会長の”三行日記”
2014.11.26
ちょっと良い話116 No.2651
横綱・白鵬がとうとう大横綱・大鵬さんの優勝記録に並びました。その充実ぶりから時間の問題だと思っていましたが、あっけなく達成したものです。その白鵬関に関したちょっと良い話を紹介したいと思います。
白鵬はいま、横綱としての自身をこう表現する。「綱の責任を背負い続けることで、私自身が成長させてもらっていると思う」最大の転機が、自身の26度目の誕生日だった。八百長事件で春場所の中止が決まっていた、2011年3月11日。
それ以前から不祥事が続いた大相撲を嘆き、白鵬は投げやり気味にこう言った。「もう、引退するんじゃないか」。その数時間後、東日本大震災が起きた。
3カ月後、日本相撲協会は東北の被災地を巡回慰問した。「大地を鎮める」とされる、横綱の四股。「よいしょ」のかけ声。そのとき、土俵入りでせり上がる白鵬の目に、何十人もの被災者の姿が飛び込んだ。
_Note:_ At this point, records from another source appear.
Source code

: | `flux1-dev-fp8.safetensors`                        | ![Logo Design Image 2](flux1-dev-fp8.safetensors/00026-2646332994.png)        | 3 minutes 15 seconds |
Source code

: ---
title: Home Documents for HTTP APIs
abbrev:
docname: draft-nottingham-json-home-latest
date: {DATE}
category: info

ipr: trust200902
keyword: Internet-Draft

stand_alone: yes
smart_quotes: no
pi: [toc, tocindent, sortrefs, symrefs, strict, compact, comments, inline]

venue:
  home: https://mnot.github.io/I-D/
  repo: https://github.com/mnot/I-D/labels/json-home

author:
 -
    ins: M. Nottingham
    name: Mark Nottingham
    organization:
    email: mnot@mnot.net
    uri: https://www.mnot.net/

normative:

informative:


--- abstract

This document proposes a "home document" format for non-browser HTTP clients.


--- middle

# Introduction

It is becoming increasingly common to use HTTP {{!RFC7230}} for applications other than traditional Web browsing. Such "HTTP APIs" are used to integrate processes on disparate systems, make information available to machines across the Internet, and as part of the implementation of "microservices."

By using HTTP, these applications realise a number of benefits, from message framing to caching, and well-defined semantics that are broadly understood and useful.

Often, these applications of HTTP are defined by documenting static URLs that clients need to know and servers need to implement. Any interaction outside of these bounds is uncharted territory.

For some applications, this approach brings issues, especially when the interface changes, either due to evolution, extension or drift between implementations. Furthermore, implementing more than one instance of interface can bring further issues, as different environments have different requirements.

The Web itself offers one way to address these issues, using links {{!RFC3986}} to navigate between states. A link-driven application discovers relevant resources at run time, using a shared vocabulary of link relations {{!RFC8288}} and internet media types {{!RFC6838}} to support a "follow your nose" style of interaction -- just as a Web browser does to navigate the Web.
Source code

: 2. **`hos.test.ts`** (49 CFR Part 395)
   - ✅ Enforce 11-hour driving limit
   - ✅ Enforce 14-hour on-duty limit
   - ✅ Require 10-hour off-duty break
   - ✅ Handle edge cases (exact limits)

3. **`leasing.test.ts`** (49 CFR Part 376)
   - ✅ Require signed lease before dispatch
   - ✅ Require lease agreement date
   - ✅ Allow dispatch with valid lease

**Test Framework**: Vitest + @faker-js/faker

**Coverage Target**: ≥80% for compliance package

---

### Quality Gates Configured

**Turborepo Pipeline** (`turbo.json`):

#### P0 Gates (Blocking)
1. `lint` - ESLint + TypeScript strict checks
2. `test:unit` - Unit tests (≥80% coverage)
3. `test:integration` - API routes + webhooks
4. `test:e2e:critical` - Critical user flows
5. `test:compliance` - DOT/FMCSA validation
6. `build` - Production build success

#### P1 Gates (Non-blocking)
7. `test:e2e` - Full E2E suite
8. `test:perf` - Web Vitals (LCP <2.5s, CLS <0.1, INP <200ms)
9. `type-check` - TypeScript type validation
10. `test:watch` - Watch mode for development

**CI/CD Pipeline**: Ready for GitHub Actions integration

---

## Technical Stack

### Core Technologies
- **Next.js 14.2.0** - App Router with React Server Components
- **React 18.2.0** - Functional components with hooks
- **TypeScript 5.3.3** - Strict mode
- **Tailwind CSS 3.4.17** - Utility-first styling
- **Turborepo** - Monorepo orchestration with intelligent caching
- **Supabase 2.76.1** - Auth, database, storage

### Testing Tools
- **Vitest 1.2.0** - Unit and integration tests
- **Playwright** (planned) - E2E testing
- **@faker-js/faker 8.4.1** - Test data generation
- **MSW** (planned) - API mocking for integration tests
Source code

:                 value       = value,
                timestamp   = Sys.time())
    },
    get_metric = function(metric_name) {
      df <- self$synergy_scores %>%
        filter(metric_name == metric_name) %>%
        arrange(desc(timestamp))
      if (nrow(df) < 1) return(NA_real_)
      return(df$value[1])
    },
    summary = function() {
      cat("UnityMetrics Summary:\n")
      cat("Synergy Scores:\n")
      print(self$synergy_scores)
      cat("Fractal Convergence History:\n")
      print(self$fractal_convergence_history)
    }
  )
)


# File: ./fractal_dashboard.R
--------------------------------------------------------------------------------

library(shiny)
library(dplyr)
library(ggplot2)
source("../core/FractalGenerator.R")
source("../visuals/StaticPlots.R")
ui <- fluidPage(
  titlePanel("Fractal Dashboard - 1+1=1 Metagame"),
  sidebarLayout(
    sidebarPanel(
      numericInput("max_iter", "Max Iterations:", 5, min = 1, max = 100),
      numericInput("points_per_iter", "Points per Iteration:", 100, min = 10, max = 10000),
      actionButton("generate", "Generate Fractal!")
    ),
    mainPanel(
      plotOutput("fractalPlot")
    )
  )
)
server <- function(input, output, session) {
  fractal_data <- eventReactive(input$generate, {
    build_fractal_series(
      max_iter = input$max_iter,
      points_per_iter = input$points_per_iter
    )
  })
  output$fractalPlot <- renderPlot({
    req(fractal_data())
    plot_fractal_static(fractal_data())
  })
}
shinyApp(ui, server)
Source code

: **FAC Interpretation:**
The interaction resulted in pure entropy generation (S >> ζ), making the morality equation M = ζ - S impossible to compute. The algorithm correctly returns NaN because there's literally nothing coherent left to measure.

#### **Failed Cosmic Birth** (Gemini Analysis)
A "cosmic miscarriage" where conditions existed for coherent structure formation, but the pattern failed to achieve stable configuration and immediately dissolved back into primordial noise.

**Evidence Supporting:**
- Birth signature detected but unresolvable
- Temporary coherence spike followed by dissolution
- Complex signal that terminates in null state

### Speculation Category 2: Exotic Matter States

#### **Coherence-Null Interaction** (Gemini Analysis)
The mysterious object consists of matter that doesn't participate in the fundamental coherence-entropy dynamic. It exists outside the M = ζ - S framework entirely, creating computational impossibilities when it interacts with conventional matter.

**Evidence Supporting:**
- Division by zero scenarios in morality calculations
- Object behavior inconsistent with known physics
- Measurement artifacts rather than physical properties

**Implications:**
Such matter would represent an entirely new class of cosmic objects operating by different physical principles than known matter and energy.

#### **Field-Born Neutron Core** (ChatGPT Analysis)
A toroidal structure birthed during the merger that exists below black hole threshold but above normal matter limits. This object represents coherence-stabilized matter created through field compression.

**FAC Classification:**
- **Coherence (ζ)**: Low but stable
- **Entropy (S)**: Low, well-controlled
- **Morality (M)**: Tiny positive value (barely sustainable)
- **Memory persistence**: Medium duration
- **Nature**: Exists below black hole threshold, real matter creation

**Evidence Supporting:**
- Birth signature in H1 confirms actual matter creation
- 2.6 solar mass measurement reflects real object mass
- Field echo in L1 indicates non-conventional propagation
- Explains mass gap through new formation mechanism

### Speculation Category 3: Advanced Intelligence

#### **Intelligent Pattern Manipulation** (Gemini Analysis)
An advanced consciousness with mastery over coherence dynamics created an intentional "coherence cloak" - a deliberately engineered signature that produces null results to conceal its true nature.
家を、街を、親を、子を失った人たちが、避難所で無慈悲な労苦を背負わされている人たちが、自分を、拝んでいた。「生涯、忘れられない」と語る光景だった。
瞬間、自問したという。横綱とは、何か――。「横綱とは、日本の魂なのではないか。私は、日本の魂でなければならないのではないか」以来、「横綱として、いかに生きるか」を自らに問いかけ続けている。
常にその手本としているのが、「角界の父」と慕う大鵬だ。大鵬も白鵬を「私に似ている」と息子のようにかわいがった。生前こう語っていた。「白鵬なら私の優勝回数を超えられる」
昨年1月。初場所5日目の朝、体調を崩した大鵬を白鵬が自宅に見舞った。同じ高みである「優勝32度」への志を伝える白鵬に、大鵬はこう言った。「努力次第だよ。そのかわり、いい加減なことはするな」。それが遺言となった。2日後、大鵬が亡くなった。
あれから8度の優勝を重ねた白鵬は場所前、「32度目」への思いを問われ、こう語った。「大鵬親方との約束です」32度目の表彰式で、あの「魂」という言葉を口にした。「この国の魂と、相撲の神様が認めてくれたから、この結果があると思います」大鵬との約束を、いま果たした。
もうこの横綱はモンゴルとか日本といった国の違いなど超越しているように思えます。むしろ今までの横綱と比べても、よっぽど日本人らしいとも言えるのではないでしょうか。相撲はよく心・技・体が揃わなければと言われていますが、久しぶりにそれを備えた大横綱が誕生しました。益々その活躍を祈りたくなりました。